Kenosha shooter's mother tries to deflect blame from her son

ANTIOCH, Ill. (AP) — The mother of an Illinois 17-year-old charged in the fatal shooting of two men during a protest in Wisconsin said neither her son nor the protesters should have been on the street that night and put much of the blame for what happened on police and the governor.

Kyle Rittenhouse, of Antioch, Illinois, is also charged in the wounding of a third person Aug. 25 in Kenosha, Wisconsin, during the demonstration to protest the police shooting of Jacob Blake, a Black man.

“It’s a tragedy what happened to Mr. Blake. It is,” Wendy Rittenhouse told the Chicago Tribune. “But my son and everybody else should not have been in Kenosha.”

Rittenhouse said her son felt he needed to protect businesses in Kenosha from the looting that erupted after Blake was shot seven times in the back two nights earlier. Blake's family says he is paralyzed from the waist down.

“The police should have helped the businesses out instead of having a 17-year-old kid helping him," she said. “The police should have been involved with these people that lost their businesses. They should have stepped up."

She stressed that she understands the pressure the police are under and said Wisconsin Gov. Tony Evers, a Democrat, should have deployed reinforcements.

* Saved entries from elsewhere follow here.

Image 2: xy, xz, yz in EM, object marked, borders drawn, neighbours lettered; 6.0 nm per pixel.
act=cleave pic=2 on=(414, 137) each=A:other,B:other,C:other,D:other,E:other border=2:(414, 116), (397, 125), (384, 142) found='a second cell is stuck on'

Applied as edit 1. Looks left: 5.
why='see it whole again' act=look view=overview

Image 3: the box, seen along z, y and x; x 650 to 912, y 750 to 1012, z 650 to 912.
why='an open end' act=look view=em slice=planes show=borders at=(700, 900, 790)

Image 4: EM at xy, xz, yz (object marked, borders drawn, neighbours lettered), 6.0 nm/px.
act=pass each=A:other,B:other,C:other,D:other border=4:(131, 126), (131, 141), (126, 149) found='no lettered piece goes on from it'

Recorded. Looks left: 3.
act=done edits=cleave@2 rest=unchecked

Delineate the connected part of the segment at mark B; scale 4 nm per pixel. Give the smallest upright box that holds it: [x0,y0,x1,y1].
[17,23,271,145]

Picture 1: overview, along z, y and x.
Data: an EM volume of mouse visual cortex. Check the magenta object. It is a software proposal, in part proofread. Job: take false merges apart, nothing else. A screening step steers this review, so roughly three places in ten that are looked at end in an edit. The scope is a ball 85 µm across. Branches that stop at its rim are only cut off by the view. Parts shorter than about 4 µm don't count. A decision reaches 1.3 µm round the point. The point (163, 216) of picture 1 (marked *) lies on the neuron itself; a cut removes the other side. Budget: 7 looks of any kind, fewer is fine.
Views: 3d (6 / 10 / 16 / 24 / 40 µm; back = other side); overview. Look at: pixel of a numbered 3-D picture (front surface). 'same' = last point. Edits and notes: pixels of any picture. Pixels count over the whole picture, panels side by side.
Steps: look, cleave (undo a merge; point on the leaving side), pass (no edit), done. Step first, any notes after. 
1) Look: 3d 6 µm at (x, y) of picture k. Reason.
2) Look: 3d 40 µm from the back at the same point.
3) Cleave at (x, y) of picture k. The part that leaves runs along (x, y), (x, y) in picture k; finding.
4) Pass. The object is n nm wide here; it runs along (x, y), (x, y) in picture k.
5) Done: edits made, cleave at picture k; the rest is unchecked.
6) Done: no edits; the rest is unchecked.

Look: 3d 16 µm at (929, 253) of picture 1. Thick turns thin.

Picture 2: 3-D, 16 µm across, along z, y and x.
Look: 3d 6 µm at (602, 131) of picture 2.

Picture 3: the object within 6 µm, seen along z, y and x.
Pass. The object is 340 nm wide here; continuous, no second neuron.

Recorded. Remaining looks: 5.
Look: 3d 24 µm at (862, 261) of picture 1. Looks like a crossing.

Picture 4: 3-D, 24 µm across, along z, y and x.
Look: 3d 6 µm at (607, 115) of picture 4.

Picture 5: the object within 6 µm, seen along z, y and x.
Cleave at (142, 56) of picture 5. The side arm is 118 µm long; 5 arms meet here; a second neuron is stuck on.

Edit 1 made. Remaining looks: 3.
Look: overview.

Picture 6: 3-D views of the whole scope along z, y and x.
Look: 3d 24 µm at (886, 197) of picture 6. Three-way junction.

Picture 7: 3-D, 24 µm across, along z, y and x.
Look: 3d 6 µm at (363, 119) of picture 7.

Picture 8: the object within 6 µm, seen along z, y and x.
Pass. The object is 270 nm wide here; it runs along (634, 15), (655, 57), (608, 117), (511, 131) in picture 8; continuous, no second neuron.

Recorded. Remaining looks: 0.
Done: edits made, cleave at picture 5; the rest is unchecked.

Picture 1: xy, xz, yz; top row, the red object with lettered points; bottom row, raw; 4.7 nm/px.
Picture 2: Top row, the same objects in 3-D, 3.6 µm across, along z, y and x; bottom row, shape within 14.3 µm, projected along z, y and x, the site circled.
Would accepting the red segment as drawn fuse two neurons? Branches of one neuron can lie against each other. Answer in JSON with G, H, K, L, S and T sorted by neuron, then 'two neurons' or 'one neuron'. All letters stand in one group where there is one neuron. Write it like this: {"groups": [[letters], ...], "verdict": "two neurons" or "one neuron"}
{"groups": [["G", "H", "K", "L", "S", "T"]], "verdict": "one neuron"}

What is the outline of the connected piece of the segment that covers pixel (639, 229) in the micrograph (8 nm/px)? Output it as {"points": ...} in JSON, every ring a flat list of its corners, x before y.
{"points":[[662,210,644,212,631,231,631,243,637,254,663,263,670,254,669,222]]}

A Kenosha County court commissioner determined that Kyle Rittenhouse would be a flight risk if he was released from jail and ordered his bail to remain at $2 million.

Wendy Rittenhouse, a single mother of three, dismissed any suggestion that her son could flee, saying: “I have $1.20 in my bank account. You think I can get on a plane.”

But the Rittenhouse case has attracted significant conservative financial support.

Her attorney, John Pierce, said a legal defense fund has raised nearly $2 million, and that Rittenhouse has received a total of $100,000 for personal expenses from an organization that supports gun rights and another that backs domestic militias. Pierce told the newspaper he has control of that money.

President Donald Trump has suggested the shootings may have been justified because it appeared Kyle Rittenhouse was trying to fend off violent attackers.

Rittenhouse and Pierce said the teenager went to Kenosha to help remove graffiti from a school. It was after they arrived that they offered to help protect a car dealership that had come under attack by looters the night before.

Videos show armed civilians arriving in Kenosha after a local militia group, the Kenosha Guard, put out a call to arms on Facebook. Police didn't stop them as they walked down the street and, in one video, officers handed them bottles of water.

In another video, Kyle Rittenhouse, armed with an assault rifle, explained to a reporter that he was protecting a business from looting. His mother told the Tribune he doesn't belong to the Kenosha Guard or any militia group and prosecutors also have not suggested any connection between her son and militias.

She declined to discuss how her son acquired the weapon that he used in the shootings.

Dominic Black, an 18-year-old friend of Rittenhouse, told authorities that he purchased the weapon at a hardware store in Wisconsin. On Monday, a court commissioner set Black’s bail at $2,500 on felony charges that he supplied a dangerous weapon to a minor, causing death.

According to police reports, Black told investigators that Wendy Rittenhouse had been planning to apply for a firearm owner's identification card in Illinois so they could legally keep the weapon in Antioch.

Wendy Rittenhouse told the newspaper that she sees nothing wrong with teenagers possessing firearms.